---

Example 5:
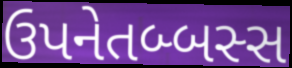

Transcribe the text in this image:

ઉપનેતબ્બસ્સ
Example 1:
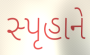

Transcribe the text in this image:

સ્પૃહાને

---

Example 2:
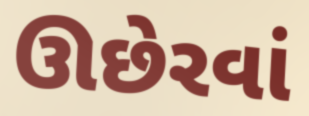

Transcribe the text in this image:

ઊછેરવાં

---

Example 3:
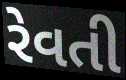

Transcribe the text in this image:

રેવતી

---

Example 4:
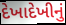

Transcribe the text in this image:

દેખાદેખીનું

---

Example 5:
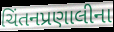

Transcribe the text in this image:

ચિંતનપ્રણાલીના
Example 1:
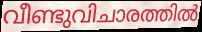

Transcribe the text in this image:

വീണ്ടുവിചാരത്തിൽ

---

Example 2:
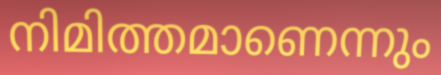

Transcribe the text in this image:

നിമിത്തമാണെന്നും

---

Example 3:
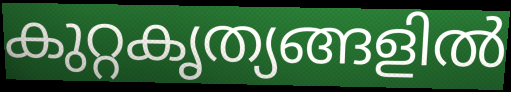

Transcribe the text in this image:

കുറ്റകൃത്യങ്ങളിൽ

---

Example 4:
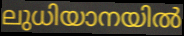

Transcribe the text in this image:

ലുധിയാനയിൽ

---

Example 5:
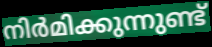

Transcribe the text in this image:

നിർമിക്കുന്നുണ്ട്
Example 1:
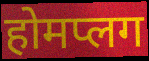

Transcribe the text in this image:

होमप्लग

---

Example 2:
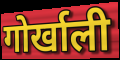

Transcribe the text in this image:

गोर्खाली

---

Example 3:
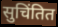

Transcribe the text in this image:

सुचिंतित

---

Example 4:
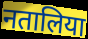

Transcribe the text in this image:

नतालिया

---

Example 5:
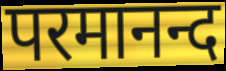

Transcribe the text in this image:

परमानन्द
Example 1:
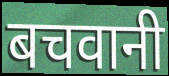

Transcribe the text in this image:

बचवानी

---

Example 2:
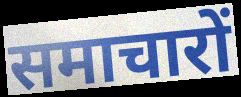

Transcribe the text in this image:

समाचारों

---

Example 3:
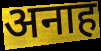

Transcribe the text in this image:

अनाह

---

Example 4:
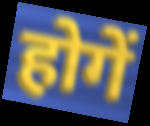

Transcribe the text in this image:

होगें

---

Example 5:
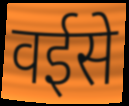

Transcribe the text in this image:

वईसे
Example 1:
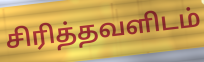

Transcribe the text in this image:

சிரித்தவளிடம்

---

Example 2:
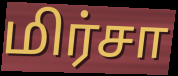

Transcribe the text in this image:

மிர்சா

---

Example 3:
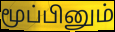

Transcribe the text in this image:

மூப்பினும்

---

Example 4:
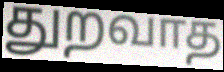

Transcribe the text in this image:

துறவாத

- _WHAT TO DO_:
None of the pictures belong in the copy; repeat all other material exactly.

- _ANSWER BELOW_:
---

Example 5:

Transcribe the text in this image:

ઉપનેતબ્બસ્સ
Example 1:

Transcribe the text in this image:

સ્પૃહાને

---

Example 2:

Transcribe the text in this image:

ઊછેરવાં

---

Example 3:

Transcribe the text in this image:

રેવતી

---

Example 4:

Transcribe the text in this image:

દેખાદેખીનું

---

Example 5:

Transcribe the text in this image:

ચિંતનપ્રણાલીના
Example 1:

Transcribe the text in this image:

വീണ്ടുവിചാരത്തിൽ

---

Example 2:

Transcribe the text in this image:

നിമിത്തമാണെന്നും

---

Example 3:

Transcribe the text in this image:

കുറ്റകൃത്യങ്ങളിൽ

---

Example 4:

Transcribe the text in this image:

ലുധിയാനയിൽ

---

Example 5:

Transcribe the text in this image:

നിർമിക്കുന്നുണ്ട്
Example 1:

Transcribe the text in this image:

होमप्लग

---

Example 2:

Transcribe the text in this image:

गोर्खाली

---

Example 3:

Transcribe the text in this image:

सुचिंतित

---

Example 4:

Transcribe the text in this image:

नतालिया

---

Example 5:

Transcribe the text in this image:

परमानन्द
Example 1:

Transcribe the text in this image:

बचवानी

---

Example 2:

Transcribe the text in this image:

समाचारों

---

Example 3:

Transcribe the text in this image:

अनाह

---

Example 4:

Transcribe the text in this image:

होगें

---

Example 5:

Transcribe the text in this image:

वईसे
Example 1:

Transcribe the text in this image:

சிரித்தவளிடம்

---

Example 2:

Transcribe the text in this image:

மிர்சா

---

Example 3:

Transcribe the text in this image:

மூப்பினும்

---

Example 4:

Transcribe the text in this image:

துறவாத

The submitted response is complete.